Avec nos enfants, on fait souvent ce que l’on a fait avec nos parents. Et si ce que l’on a fait avec nos parents n’a pas de sens, on fait avec nos enfants ce qui n’a pas de sens.
Guggenheim 2
L’hiver 2017, après avoir remonté la portion sud de Central Park, je me faisais une joie de montrer le Guggenheim de New-York à Luv. Dans le grand hall circulaire, je m’aperçois que je n’ai jamais aimé ce musée. Que si l’on peut vanter la prouesse architecturale, jamais le bâtiment n’aurait dû servir à exposer des œuvres. Je n’en dis rien, paie une fortune nos billets et nous commençons de gravir les couloirs sinusoïdaux.

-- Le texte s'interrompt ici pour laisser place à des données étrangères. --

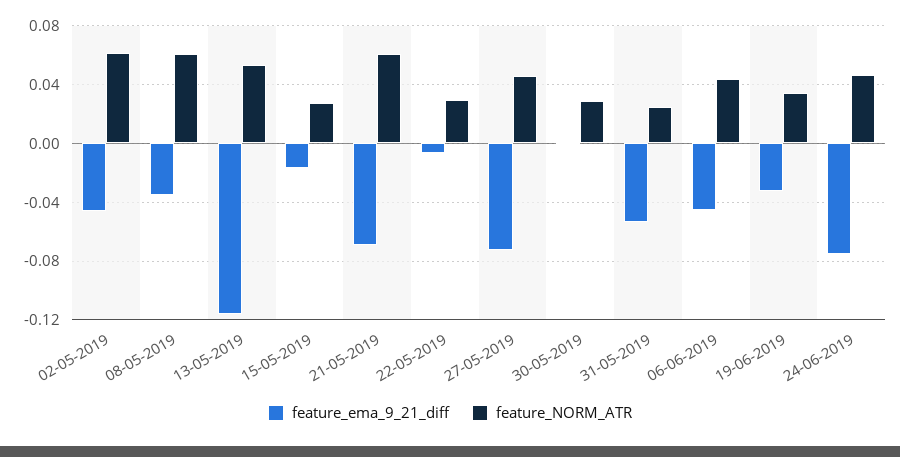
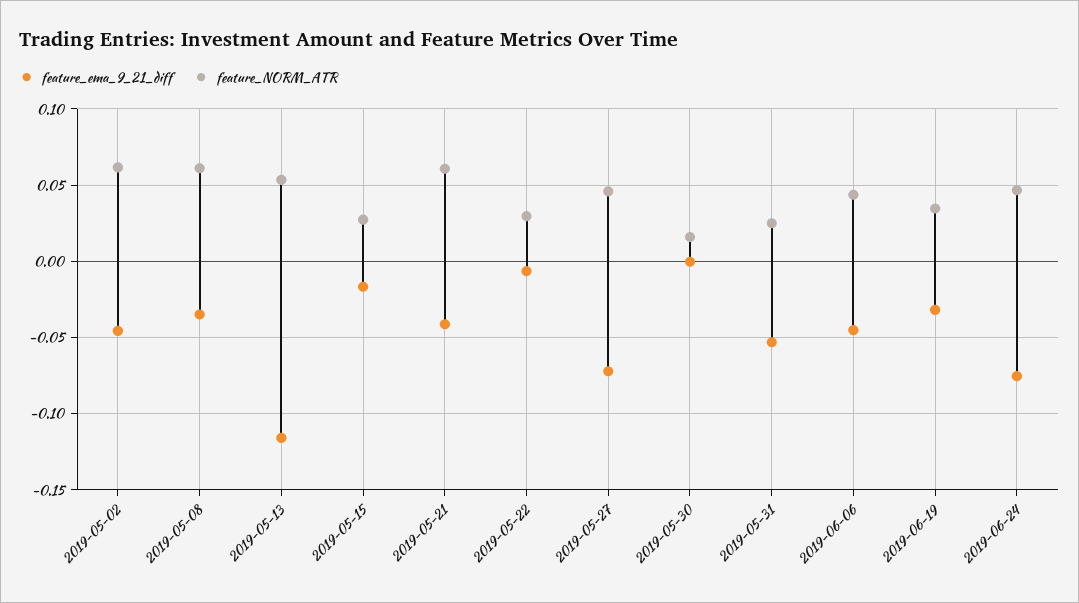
  {
    "feature_ema_9_21_diff": {
      "02-05-2019": -0.045,
      "08-05-2019": -0.035,
      "13-05-2019": -0.115,
      "15-05-2019": -0.015,
-     "21-05-2019": -0.07,
+     "21-05-2019": -0.04,
      "22-05-2019": -0.005,
      "27-05-2019": -0.07,
      "30-05-2019": 0,
      "31-05-2019": -0.055,
      "06-06-2019": -0.045,
      "19-06-2019": -0.03,
      "24-06-2019": -0.075
    },
    "feature_NORM_ATR": {
      "02-05-2019": 0.06,
      "08-05-2019": 0.06,
      "13-05-2019": 0.055,
      "15-05-2019": 0.025,
      "21-05-2019": 0.06,
      "22-05-2019": 0.03,
      "27-05-2019": 0.045,
-     "30-05-2019": 0.03,
+     "30-05-2019": 0.015,
      "31-05-2019": 0.025,
      "06-06-2019": 0.045,
      "19-06-2019": 0.035,
      "24-06-2019": 0.045
    }
  }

Je m’entends dire: “continuons, ça doit être l’exposition temporaire”. Mais non, toutes les galeries de l’escargot exposent ce jour-là une seule artiste, une Américaine amateur de cercles, de carrés et de bâtons dans la plus tradition expérimentale de l’art abstrait naissant (début XXème). Ce n’est que parvenus en haut de l’édifice — pour moi dépité — que nous découvrons, accrochée au fond d’une salle obscure, une toile de l’artiste alors adolescente, une nature morte qui prouve qu’elle sait dessiner.
Guggenheim
A l’entrée du musée, je pousse la famille: “allez devant, je connais déjà !”. Le temps passe, mes têtes blondes, ma femme (qui n’est pas Gala mais X.) ne reviennent pas. J’ attrape le vélo, fend les groupes assemblés devant les œuvres, monte dans les étages, aperçois devant une toile l’écrivain OT, le crâne chauve, la peau malade, l’air d’un batracien. Et redescends et recommence. Pas trace des miens. A la troisième tentative, je vais jusqu’au grenier du musée. Assis derrière son bureau, un psychanalyste explique d’un air navré à l’écrivain OT: “ils ne vous ont rien laissé”. Je demande: “Avez-vous vu ma famille?”. Le psychanalyste désinvolte: “partis”. Je demande : “… quand?”. Avec la même désinvolture : “Oh, il y a déjà plus d’une heure!”.
Chiffres et quantités 2
Difficile d’évaluer combien les batailles absurdes déclenchées par les rapports de travail et de société nous éloignent du centre nécessaire de l’attention. Or, elle seule permet à l’homme de se constituer valablement. Après huit mois à réagir, loin de toute exploration intime, je tente de retrouver le chemin. La nuit je fabrique, comme je fais parfois pour chasser l’insomnie, des vers, travaillant autour d’un premier venu: rude écorce des mauvais cerveaux…
Gréement 2
Le vendredi arrivent au village les citadins. Ils ouvrent les maisons, dressent la table au jardin, les enfants se répandent dans les rues. Certaines familles roulent plus de mil kilomètres pour profiter du silence et de la nature les samedi et dimanche. Aussitôt arrivés, ils commencent des activités, l’été baignade dans les rivières, circuits à vélo, randonnées, paellas, à l’automne cueillette de champignons. Lorsqu’ils se quittent le soir, ils fixent l’heure du rendez-vous le lendemain matin. Les enfants précèdent les adultes, entrent dans les maisons, les premier levés font le petit-déjeuner pour les autres, tout le jour et tout le week-end ils parlent et jouent, ne cessent de parler et de jouer. Ils baillent mais ne sont pas fatigués. Il sont fatigués mais le cachent. Dimanche en début d’après-midi, hommes et femmes reprennent la route, une semaine de travail les attend.
Poésie
Ce jeune poète avec qui j’avais fait alliance pour l’enregistrement de disques. Un duvet de poils sous le nez, le teint livide, habillé d’un costume gris de banquier. Génial et fou. Il évitait de parler le premier. Lorsque je demandais: “comment vas-tu?, il me répondait: “je me le demande”.